Exercise prompt: Nothing in the entries may be dropped: restate them word for word.

Multi-view scene reconstruction data
——————————

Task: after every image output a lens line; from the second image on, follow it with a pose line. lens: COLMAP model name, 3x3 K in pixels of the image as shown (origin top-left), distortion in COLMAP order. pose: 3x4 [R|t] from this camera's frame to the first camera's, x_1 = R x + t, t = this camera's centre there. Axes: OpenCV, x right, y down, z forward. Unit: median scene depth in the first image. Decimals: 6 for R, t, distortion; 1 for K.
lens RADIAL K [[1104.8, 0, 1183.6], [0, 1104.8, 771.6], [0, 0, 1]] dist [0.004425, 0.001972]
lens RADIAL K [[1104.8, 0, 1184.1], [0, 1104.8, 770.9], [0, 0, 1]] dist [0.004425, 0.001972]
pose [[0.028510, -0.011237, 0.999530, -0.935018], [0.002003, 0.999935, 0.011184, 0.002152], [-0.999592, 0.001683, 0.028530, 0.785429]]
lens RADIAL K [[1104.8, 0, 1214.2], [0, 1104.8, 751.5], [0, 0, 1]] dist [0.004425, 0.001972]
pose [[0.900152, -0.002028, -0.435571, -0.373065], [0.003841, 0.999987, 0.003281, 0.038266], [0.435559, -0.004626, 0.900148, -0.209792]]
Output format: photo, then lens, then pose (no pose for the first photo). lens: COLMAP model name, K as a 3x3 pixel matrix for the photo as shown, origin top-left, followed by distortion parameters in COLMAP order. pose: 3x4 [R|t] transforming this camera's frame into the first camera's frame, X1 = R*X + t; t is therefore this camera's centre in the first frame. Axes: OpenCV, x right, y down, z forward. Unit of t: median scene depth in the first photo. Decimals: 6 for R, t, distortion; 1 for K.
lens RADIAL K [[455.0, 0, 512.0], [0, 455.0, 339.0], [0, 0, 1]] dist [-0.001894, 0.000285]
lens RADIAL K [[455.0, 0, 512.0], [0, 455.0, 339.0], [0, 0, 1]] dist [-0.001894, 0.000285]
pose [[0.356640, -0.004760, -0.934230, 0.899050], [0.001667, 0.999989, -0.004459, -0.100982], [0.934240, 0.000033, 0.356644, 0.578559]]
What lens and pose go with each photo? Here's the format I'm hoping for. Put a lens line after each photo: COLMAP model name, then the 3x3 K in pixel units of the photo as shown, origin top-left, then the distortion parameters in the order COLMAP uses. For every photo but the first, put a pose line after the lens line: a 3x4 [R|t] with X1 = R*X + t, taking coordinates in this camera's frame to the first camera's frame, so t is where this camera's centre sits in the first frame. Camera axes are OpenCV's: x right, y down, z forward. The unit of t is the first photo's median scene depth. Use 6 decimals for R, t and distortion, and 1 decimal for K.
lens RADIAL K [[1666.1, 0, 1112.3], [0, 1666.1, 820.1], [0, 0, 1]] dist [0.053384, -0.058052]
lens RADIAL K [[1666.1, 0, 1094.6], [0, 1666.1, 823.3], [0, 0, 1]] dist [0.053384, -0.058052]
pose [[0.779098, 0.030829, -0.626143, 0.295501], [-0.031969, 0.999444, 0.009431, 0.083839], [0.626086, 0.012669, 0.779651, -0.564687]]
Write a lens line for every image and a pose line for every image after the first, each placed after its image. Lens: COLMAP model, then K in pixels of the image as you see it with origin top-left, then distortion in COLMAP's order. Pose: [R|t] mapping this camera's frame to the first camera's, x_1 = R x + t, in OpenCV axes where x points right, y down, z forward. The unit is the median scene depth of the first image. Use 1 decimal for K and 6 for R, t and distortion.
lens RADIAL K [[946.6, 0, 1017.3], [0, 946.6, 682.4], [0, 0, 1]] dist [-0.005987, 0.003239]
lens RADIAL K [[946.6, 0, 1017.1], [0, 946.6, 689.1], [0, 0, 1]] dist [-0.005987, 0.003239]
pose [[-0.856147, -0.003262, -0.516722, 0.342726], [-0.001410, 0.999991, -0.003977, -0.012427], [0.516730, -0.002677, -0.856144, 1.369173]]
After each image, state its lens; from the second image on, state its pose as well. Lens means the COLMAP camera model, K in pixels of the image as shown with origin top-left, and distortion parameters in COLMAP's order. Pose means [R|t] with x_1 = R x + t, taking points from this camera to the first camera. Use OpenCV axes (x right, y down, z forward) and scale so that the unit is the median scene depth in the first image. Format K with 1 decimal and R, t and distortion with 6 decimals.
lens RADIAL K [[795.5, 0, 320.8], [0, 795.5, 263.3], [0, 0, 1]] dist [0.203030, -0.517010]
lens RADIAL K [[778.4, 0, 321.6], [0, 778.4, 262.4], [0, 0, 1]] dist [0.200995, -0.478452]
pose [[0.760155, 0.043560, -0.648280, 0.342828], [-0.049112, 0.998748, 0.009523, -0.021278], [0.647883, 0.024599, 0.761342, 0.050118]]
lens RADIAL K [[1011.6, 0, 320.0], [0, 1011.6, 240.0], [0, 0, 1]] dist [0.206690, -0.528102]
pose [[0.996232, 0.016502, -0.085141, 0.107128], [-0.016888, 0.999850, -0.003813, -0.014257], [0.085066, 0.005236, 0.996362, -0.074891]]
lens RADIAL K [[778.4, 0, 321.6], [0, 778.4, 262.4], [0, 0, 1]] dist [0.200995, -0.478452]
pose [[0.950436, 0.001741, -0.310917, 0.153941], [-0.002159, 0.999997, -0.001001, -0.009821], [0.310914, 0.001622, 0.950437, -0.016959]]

——————————

Output of the task:
Task: after every image output a lens line; from the second image on, follow it with a pose line. lens: COLMAP model name, 3x3 K in pixels of the image as shown (origin top-left), distortion in COLMAP order. pose: 3x4 [R|t] from this camera's frame to the first camera's, x_1 = R x + t, t = this camera's centre there. Axes: OpenCV, x right, y down, z forward. Unit: median scene depth in the first image. Decimals: 6 for R, t, distortion; 1 for K.
lens RADIAL K [[1104.8, 0, 1183.6], [0, 1104.8, 771.6], [0, 0, 1]] dist [0.004425, 0.001972]
lens RADIAL K [[1104.8, 0, 1184.1], [0, 1104.8, 770.9], [0, 0, 1]] dist [0.004425, 0.001972]
pose [[0.028510, -0.011237, 0.999530, -0.935018], [0.002003, 0.999935, 0.011184, 0.002152], [-0.999592, 0.001683, 0.028530, 0.785429]]
lens RADIAL K [[1104.8, 0, 1214.2], [0, 1104.8, 751.5], [0, 0, 1]] dist [0.004425, 0.001972]
pose [[0.900152, -0.002028, -0.435571, -0.373065], [0.003841, 0.999987, 0.003281, 0.038266], [0.435559, -0.004626, 0.900148, -0.209792]]
Output format: photo, then lens, then pose (no pose for the first photo). lens: COLMAP model name, K as a 3x3 pixel matrix for the photo as shown, origin top-left, followed by distortion parameters in COLMAP order. pose: 3x4 [R|t] transforming this camera's frame into the first camera's frame, X1 = R*X + t; t is therefore this camera's centre in the first frame. Axes: OpenCV, x right, y down, z forward. Unit of t: median scene depth in the first photo. Decimals: 6 for R, t, distortion; 1 for K.
lens RADIAL K [[455.0, 0, 512.0], [0, 455.0, 339.0], [0, 0, 1]] dist [-0.001894, 0.000285]
lens RADIAL K [[455.0, 0, 512.0], [0, 455.0, 339.0], [0, 0, 1]] dist [-0.001894, 0.000285]
pose [[0.356640, -0.004760, -0.934230, 0.899050], [0.001667, 0.999989, -0.004459, -0.100982], [0.934240, 0.000033, 0.356644, 0.578559]]
What lens and pose go with each photo? Here's the format I'm hoping for. Put a lens line after each photo: COLMAP model name, then the 3x3 K in pixel units of the photo as shown, origin top-left, then the distortion parameters in the order COLMAP uses. For every photo but the first, put a pose line after the lens line: a 3x4 [R|t] with X1 = R*X + t, taking coordinates in this camera's frame to the first camera's frame, so t is where this camera's centre sits in the first frame. Camera axes are OpenCV's: x right, y down, z forward. The unit of t is the first photo's median scene depth. Use 6 decimals for R, t and distortion, and 1 decimal for K.
lens RADIAL K [[1666.1, 0, 1112.3], [0, 1666.1, 820.1], [0, 0, 1]] dist [0.053384, -0.058052]
lens RADIAL K [[1666.1, 0, 1094.6], [0, 1666.1, 823.3], [0, 0, 1]] dist [0.053384, -0.058052]
pose [[0.779098, 0.030829, -0.626143, 0.295501], [-0.031969, 0.999444, 0.009431, 0.083839], [0.626086, 0.012669, 0.779651, -0.564687]]
Write a lens line for every image and a pose line for every image after the first, each placed after its image. Lens: COLMAP model, then K in pixels of the image as you see it with origin top-left, then distortion in COLMAP's order. Pose: [R|t] mapping this camera's frame to the first camera's, x_1 = R x + t, in OpenCV axes where x points right, y down, z forward. The unit is the median scene depth of the first image. Use 1 decimal for K and 6 for R, t and distortion.
lens RADIAL K [[946.6, 0, 1017.3], [0, 946.6, 682.4], [0, 0, 1]] dist [-0.005987, 0.003239]
lens RADIAL K [[946.6, 0, 1017.1], [0, 946.6, 689.1], [0, 0, 1]] dist [-0.005987, 0.003239]
pose [[-0.856147, -0.003262, -0.516722, 0.342726], [-0.001410, 0.999991, -0.003977, -0.012427], [0.516730, -0.002677, -0.856144, 1.369173]]
After each image, state its lens; from the second image on, state its pose as well. Lens means the COLMAP camera model, K in pixels of the image as shown with origin top-left, and distortion parameters in COLMAP's order. Pose means [R|t] with x_1 = R x + t, taking points from this camera to the first camera. Use OpenCV axes (x right, y down, z forward) and scale so that the unit is the median scene depth in the first image. Format K with 1 decimal and R, t and distortion with 6 decimals.
lens RADIAL K [[795.5, 0, 320.8], [0, 795.5, 263.3], [0, 0, 1]] dist [0.203030, -0.517010]
lens RADIAL K [[778.4, 0, 321.6], [0, 778.4, 262.4], [0, 0, 1]] dist [0.200995, -0.478452]
pose [[0.760155, 0.043560, -0.648280, 0.342828], [-0.049112, 0.998748, 0.009523, -0.021278], [0.647883, 0.024599, 0.761342, 0.050118]]
lens RADIAL K [[1011.6, 0, 320.0], [0, 1011.6, 240.0], [0, 0, 1]] dist [0.206690, -0.528102]
pose [[0.996232, 0.016502, -0.085141, 0.107128], [-0.016888, 0.999850, -0.003813, -0.014257], [0.085066, 0.005236, 0.996362, -0.074891]]
lens RADIAL K [[778.4, 0, 321.6], [0, 778.4, 262.4], [0, 0, 1]] dist [0.200995, -0.478452]
pose [[0.950436, 0.001741, -0.310917, 0.153941], [-0.002159, 0.999997, -0.001001, -0.009821], [0.310914, 0.001622, 0.950437, -0.016959]]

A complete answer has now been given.